He simply increased the annual LIHEAP checks sent to affected families from $1 to $20.

Presto: 300,000 families will continue receiving excessive SNAP benefits. New York will spend $6 million (300,000 times $20) to ensure that an estimated $457 million per year in benefits continues to be overpaid.

Cuomo’s maneuver has proven too much for other governors to resist. Connecticut Democrat Dannel Malloy quickly followed suit, at an annual taxpayer cost of $67 million. Even alleged Republican Tom Corbett of Pennsylvania has sold out, at a cost of $300 million. Thus, barring new legislation or President Obama using his authoritarian instincts to actually save money (good luck with that), about half of the $8.6 billion Congress allegedly claimed it would save over five years has already evaporated. Other states will surely follow suit.

The social welfare community is naturally pleased as punch, because it believes that SNAP benefit levels are too low. They seldom if ever make serious arguments about benefit levels or how the calculation formulas should be changed in front of Congress, which I take as an indication that they don’t have a case.

Most local press accounts clearly favor the governors’ moves. National press coverage has been sparse, perhaps because Politico, which at least described Cuomo as having “gamed” the law, is often the go-to place where stories worthy of wide national attention get buried. (Other national outlets seem to say, “Well, Politico already covered it, so we don’t have to.”)

On Friday, Republicans in Congress signaled their intention to try to, in House Speaker John Boehner’s words, “stop this cheating and this fraud from continuing.”

If President Obama or any Democrat in Washington really objects to what Cuomo and his co-conspirators have done, I haven’t heard about it. Their silence makes me wonder if they let the farm bill become law because they knew that “creative” governors would quickly get around it. If so, the “stupid party” once again got outsmarted.

SNAP’s goal should be to keep people with inadequate financial resources from inadequate nutrition. Unfortunately, the real objective for far too long has been to convert the program into an automatic entitlement any time one suffers even a small break or a temporary steep reduction in their income.

Thirty-eight states have eliminated the program’s old “asset test,” which kept households with over $2,500 in the bank from receiving benefits (oh, the inhumanity!).

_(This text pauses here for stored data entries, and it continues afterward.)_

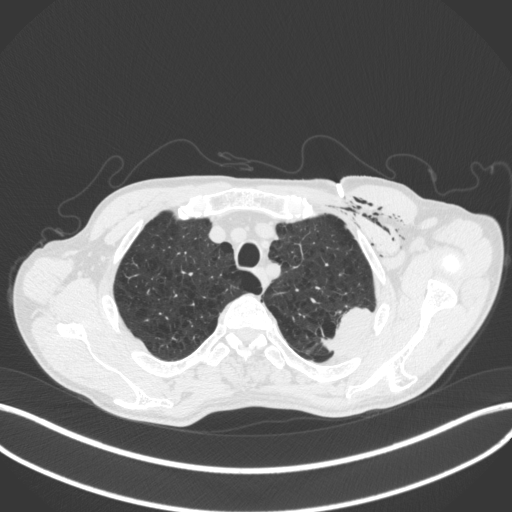
Chest CT, one axial slice; slice 347 of 416 in the series (ordered by position); 120 kVp; lung window (W 1500 / L -600 HU); 1 mm slice thickness; 512 × 512 image matrix, field of view 400 × 400 mm. Patient: male, 58 years. From the clinical record (not read from this slice): clinical TNM (as recorded): T3 N0 M0.
Structures marked on this image (rectangle marked by the reading radiologist):
- lung tumour (recorded histology: adenocarcinoma): bounding box <320,306,376,357> (left, top, right, bottom; pixels)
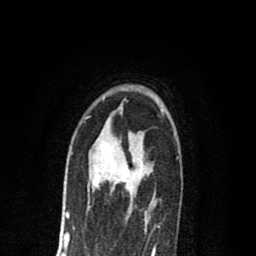
Breast MRI (dynamic contrast-enhanced), one axial slice; position 50 of 80 along the scan axis; cropped to one breast; dynamic contrast-enhanced series, time point 2 of 8 at this slice position (early post-contrast); 1.5 T; TE 2.7 ms, TR 6.6 ms; 2 mm slice thickness; 256 × 256 image matrix, field of view 150 × 150 mm. Female patient.
Structures marked on this image (semi-automatic segmentation, software-assisted and operator-edited):
- enhancing-tissue mask used for the functional tumour volume (all voxels passing the contrast-enhancement thresholds inside the analysis volume; usually the tumour): bounding box <92,140,156,214> (left, top, right, bottom; pixels)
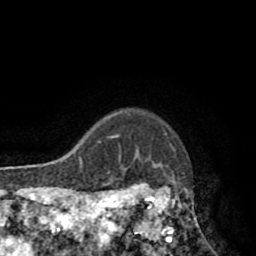
Breast MRI (dynamic contrast-enhanced), one axial slice. Slice 74 of 80 in the series (ordered by position). Cropped to one breast. Dynamic contrast-enhanced series, time point 2 of 8 at this slice position (early post-contrast). 1.5 T. TE 2.6 ms, TR 5.8 ms. 2 mm slice thickness. 256 × 256 image matrix, field of view 165 × 165 mm. Female patient.
Structures marked on this image (semi-automatically segmented with operator editing):
- enhancing-tissue mask used for the functional tumour volume (all voxels passing the contrast-enhancement thresholds inside the analysis volume; usually the tumour): bounding box (x1, y1, x2, y2) in pixels: (118, 153, 205, 242)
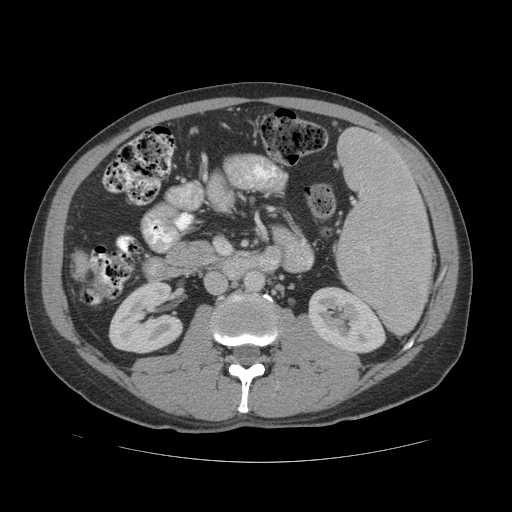
Contrast-enhanced abdominal CT (liver protocol), one axial slice; reconstruction kernel STANDARD; soft-tissue window (W 400 / L 40 HU); 2.5 mm slice thickness; 512 × 512 image matrix. From the clinical record (not read from this slice): diagnosis: hepatocellular carcinoma (patient treated with transarterial chemoembolisation; whether this scan precedes or follows treatment is not stated here); TNM stage (as recorded): Stage-IVB; Child-Pugh class: B; tumour differentiation: well differentiated; tumour nodularity: multinodular.
Outlined on this slice (semi-automatic segmentation, software-assisted and operator-edited):
- liver parenchyma outside the tumour (the mass and vessels are separate outlines, so this box may not span the whole liver): bounding box [x1, y1, x2, y2] px = [74, 256, 82, 268]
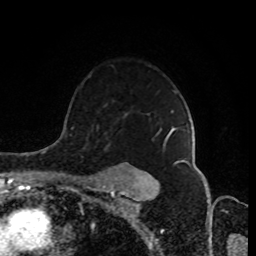
Breast MRI (dynamic contrast-enhanced), one axial slice. Slice 63 of 80 in the series (ordered by position). Cropped to one breast. Dynamic contrast-enhanced series, time point 2 of 8 at this slice position (early post-contrast). 1.5 T. TE 4.2 ms, TR 7 ms. 2 mm slice thickness. 256 × 256 image matrix. Female patient.
Outlined on this slice (semi-automatically segmented with operator editing):
- enhancing-tissue mask used for the functional tumour volume (all voxels passing the contrast-enhancement thresholds inside the analysis volume; usually the tumour): bounding box [x1, y1, x2, y2] px = [113, 127, 176, 184]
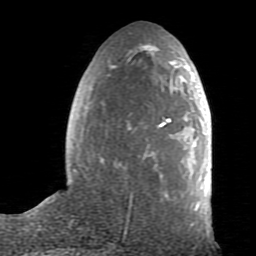
Breast MRI (dynamic contrast-enhanced), one axial slice; slice 31 of 80 in the series (ordered by position); cropped to one breast; dynamic contrast-enhanced series, time point 2 of 7 at this slice position (early post-contrast); 1.5 T; TE 2.6 ms, TR 5.9 ms; 256 × 256 image matrix, field of view 160 × 160 mm. Female patient.
Outlined on this slice (semi-automatic segmentation, software-assisted and operator-edited):
- enhancing-tissue mask used for the functional tumour volume (all voxels passing the contrast-enhancement thresholds inside the analysis volume; usually the tumour): bounding box <72,50,210,228> (left, top, right, bottom; pixels)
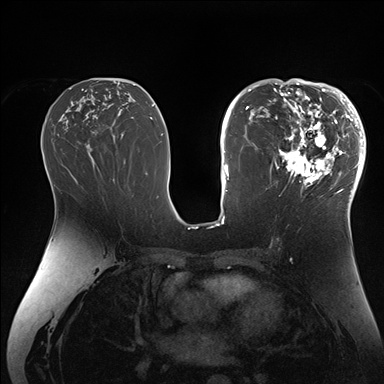
Breast MRI (dynamic contrast-enhanced), one axial slice. Position 86 of 176 along the scan axis. Dynamic contrast-enhanced series, time point 2 of 7 at this slice position (early post-contrast). 1.5 T. TE 1.5 ms, TR 4.1 ms. 1.1 mm slice thickness. 384 × 384 image matrix, field of view 340 × 340 mm. Female patient.
Outlined on this slice (semi-automatically segmented with operator editing):
- enhancing-tissue mask used for the functional tumour volume (all voxels passing the contrast-enhancement thresholds inside the analysis volume; usually the tumour): bounding box <270,84,364,206> (left, top, right, bottom; pixels)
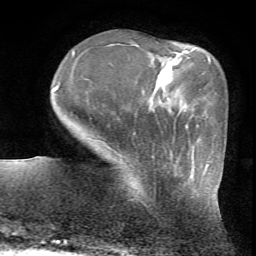
Breast MRI (dynamic contrast-enhanced), one axial slice. Slice 15 of 72 in the series (ordered by position). Cropped to one breast. Dynamic contrast-enhanced series, time point 2 of 7 at this slice position (early post-contrast). 1.5 T. TE 4.2 ms, TR 8.7 ms. 2.2 mm slice thickness. 256 × 256 image matrix, field of view 180 × 180 mm. Female patient.
Outlined on this slice (semi-automatic segmentation, software-assisted and operator-edited):
- enhancing-tissue mask used for the functional tumour volume (all voxels passing the contrast-enhancement thresholds inside the analysis volume; usually the tumour): box from (x=130, y=155) to (x=155, y=189) px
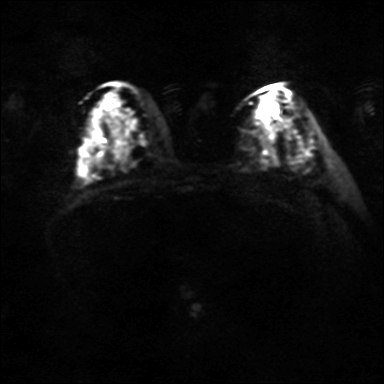
Breast MRI, one axial slice; position 20 of 36 along the scan axis; diffusion-weighted series; image 2 of 4 stored at this slice position (different b-values; order by instance number); 3 T; 4 mm slice thickness; 384 × 384 image matrix, field of view 320 × 320 mm. Female patient.
Outlined on this slice (manually delineated by an expert):
- tumour on diffusion-weighted imaging: bounding box (x1, y1, x2, y2) in pixels: (270, 115, 294, 129)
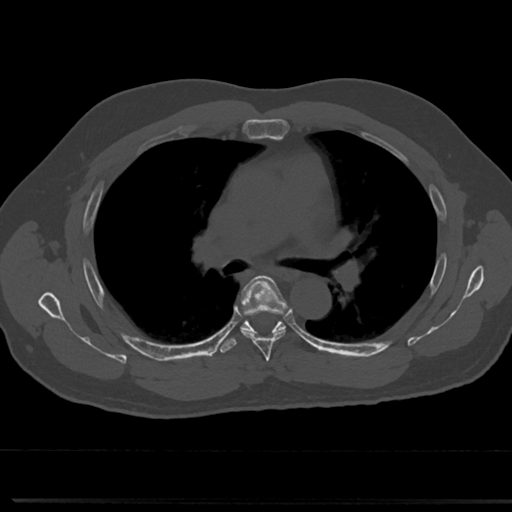
CT including the spine, one axial slice; slice 482 of 817 in the series (ordered by position); 120 kVp; bone window (W 1800 / L 400 HU); 512 × 512 image matrix. Male patient, age 61 years. From the clinical record (not read from this slice): primary cancer: prostate.
Structures marked on this image (semi-automatically segmented with operator editing):
- T4 vertebra: bounding box [x1, y1, x2, y2] px = [267, 368, 271, 373]
- T5 vertebra: [238, 278, 288, 355]
- T6 vertebra: [242, 326, 286, 333]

Over 30 states have also increased the program’s income eligibility threshold from the long-established 130 percent of the federal poverty level to as high as 200 percent. This has enabled some normally high-earning and well-off households with tens of thousands of dollars in liquid assets whose breadwinners are temporarily unemployed to qualify.

This whole episode demonstrates how difficult if not impossible it will be to get federal spending, 70 percent of which consists of payments to individuals, under control before national insolvency “solves” the problem in a very painful way.